Start of EXTRACTED DATA

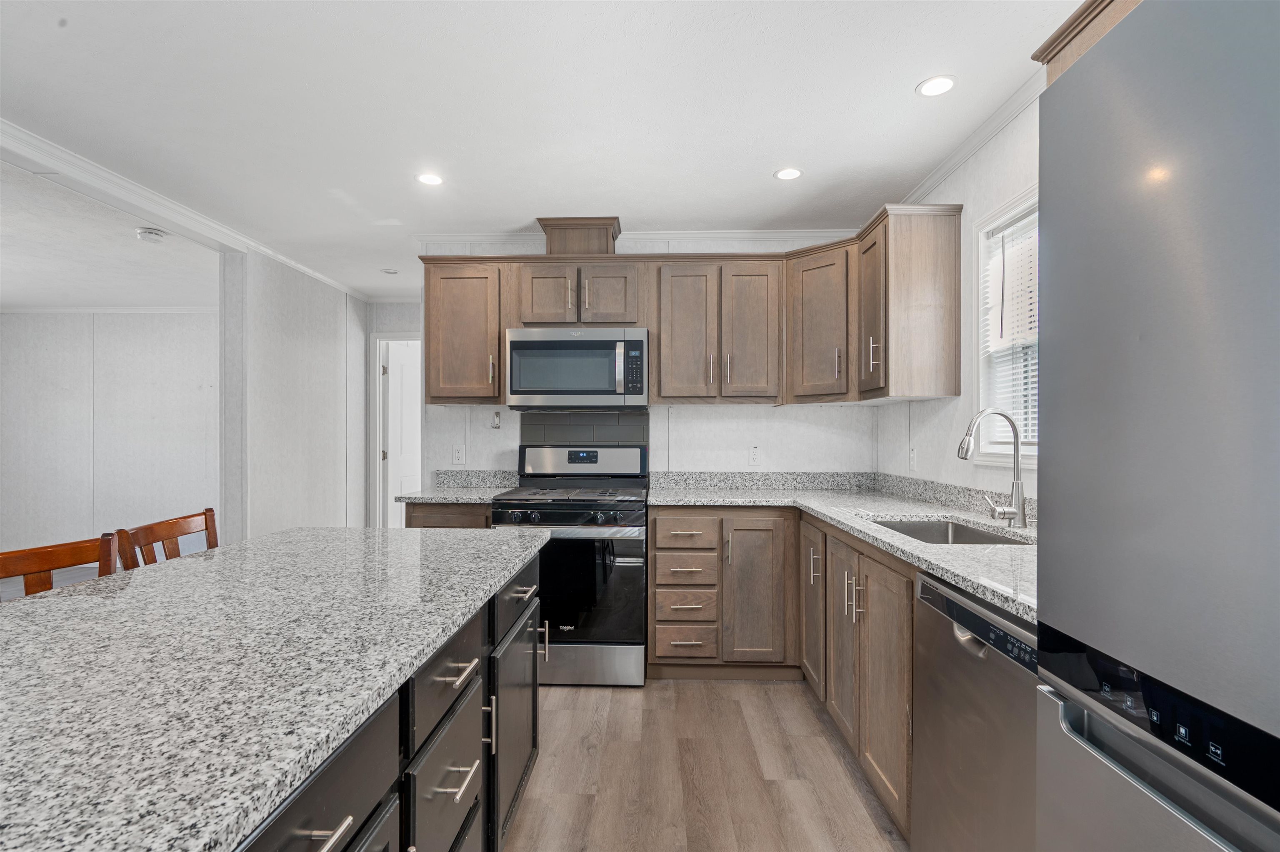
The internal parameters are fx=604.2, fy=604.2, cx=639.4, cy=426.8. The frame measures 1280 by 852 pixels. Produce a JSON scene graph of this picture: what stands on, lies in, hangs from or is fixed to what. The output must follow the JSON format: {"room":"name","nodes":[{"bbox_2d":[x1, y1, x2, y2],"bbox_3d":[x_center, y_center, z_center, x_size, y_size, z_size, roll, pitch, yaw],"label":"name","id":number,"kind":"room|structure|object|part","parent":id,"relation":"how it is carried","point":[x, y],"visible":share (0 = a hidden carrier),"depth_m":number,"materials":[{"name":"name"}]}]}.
{"room":"kitchen","nodes":[
{"label":"kitchen","id":0,"kind":"room"},
{"bbox_2d":[0,310,219,560],"bbox_3d":[-4.793,0.060,5.835,4.275,2.448,0.119,0,0,2],"label":"far room wall","id":1,"kind":"structure","parent":0,"point":[11,316],"depth_m":5.78,"materials":[{"name":"white paint"}]},
{"bbox_2d":[0,304,219,314],"bbox_3d":[-4.809,-1.126,5.773,3.687,0.061,0.058,0,0,2],"label":"crown molding","id":2,"kind":"structure","parent":1,"relation":"attached to","point":[21,309],"depth_m":5.79,"materials":[{"name":"white paint"}]},
{"bbox_2d":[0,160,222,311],"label":"far room ceiling","id":3,"kind":"structure","parent":0,"point":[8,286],"depth_m":4.05,"materials":[{"name":"white paint"}]},
{"bbox_2d":[220,247,369,543],"bbox_3d":[-2.514,0.071,4.617,0.128,2.463,1.815,0,0,2],"label":"left wall","id":4,"kind":"structure","parent":0,"point":[319,358],"depth_m":4.24,"materials":[{"name":"white paint"}]},
{"bbox_2d":[0,119,367,303],"bbox_3d":[-2.516,-1.138,2.113,0.083,0.068,6.785,0,0,2],"label":"crown molding","id":5,"kind":"structure","parent":4,"relation":"attached to","point":[53,147],"depth_m":3.07,"materials":[{"name":"white paint"}]},
{"bbox_2d":[364,300,423,529],"bbox_3d":[-1.758,0.079,5.353,1.438,2.431,0.120,0,0,2],"label":"hallway wall","id":6,"kind":"structure","parent":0,"point":[399,309],"depth_m":5.31,"materials":[{"name":"white paint"}]},
{"bbox_2d":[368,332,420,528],"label":"door frame","id":7,"kind":"structure","parent":6,"relation":"attached to","point":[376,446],"depth_m":5.41,"materials":[{"name":"white paint"}]},
{"bbox_2d":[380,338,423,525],"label":"door","id":8,"kind":"structure","parent":6,"relation":"in","point":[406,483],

End of EXTRACTED DATA

## AIM OF THE EXERCISE:
Reproduce the listing exactly. Leave its pictures out.

## ANSWER SECTION:
The internal parameters are fx=604.2, fy=604.2, cx=639.4, cy=426.8. The frame measures 1280 by 852 pixels. Produce a JSON scene graph of this picture: what stands on, lies in, hangs from or is fixed to what. The output must follow the JSON format: {"room":"name","nodes":[{"bbox_2d":[x1, y1, x2, y2],"bbox_3d":[x_center, y_center, z_center, x_size, y_size, z_size, roll, pitch, yaw],"label":"name","id":number,"kind":"room|structure|object|part","parent":id,"relation":"how it is carried","point":[x, y],"visible":share (0 = a hidden carrier),"depth_m":number,"materials":[{"name":"name"}]}]}.
{"room":"kitchen","nodes":[
{"label":"kitchen","id":0,"kind":"room"},
{"bbox_2d":[0,310,219,560],"bbox_3d":[-4.793,0.060,5.835,4.275,2.448,0.119,0,0,2],"label":"far room wall","id":1,"kind":"structure","parent":0,"point":[11,316],"depth_m":5.78,"materials":[{"name":"white paint"}]},
{"bbox_2d":[0,304,219,314],"bbox_3d":[-4.809,-1.126,5.773,3.687,0.061,0.058,0,0,2],"label":"crown molding","id":2,"kind":"structure","parent":1,"relation":"attached to","point":[21,309],"depth_m":5.79,"materials":[{"name":"white paint"}]},
{"bbox_2d":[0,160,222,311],"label":"far room ceiling","id":3,"kind":"structure","parent":0,"point":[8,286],"depth_m":4.05,"materials":[{"name":"white paint"}]},
{"bbox_2d":[220,247,369,543],"bbox_3d":[-2.514,0.071,4.617,0.128,2.463,1.815,0,0,2],"label":"left wall","id":4,"kind":"structure","parent":0,"point":[319,358],"depth_m":4.24,"materials":[{"name":"white paint"}]},
{"bbox_2d":[0,119,367,303],"bbox_3d":[-2.516,-1.138,2.113,0.083,0.068,6.785,0,0,2],"label":"crown molding","id":5,"kind":"structure","parent":4,"relation":"attached to","point":[53,147],"depth_m":3.07,"materials":[{"name":"white paint"}]},
{"bbox_2d":[364,300,423,529],"bbox_3d":[-1.758,0.079,5.353,1.438,2.431,0.120,0,0,2],"label":"hallway wall","id":6,"kind":"structure","parent":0,"point":[399,309],"depth_m":5.31,"materials":[{"name":"white paint"}]},
{"bbox_2d":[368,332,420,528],"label":"door frame","id":7,"kind":"structure","parent":6,"relation":"attached to","point":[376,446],"depth_m":5.41,"materials":[{"name":"white paint"}]},
{"bbox_2d":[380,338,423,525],"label":"door","id":8,"kind":"structure","parent":6,"relation":"in","point":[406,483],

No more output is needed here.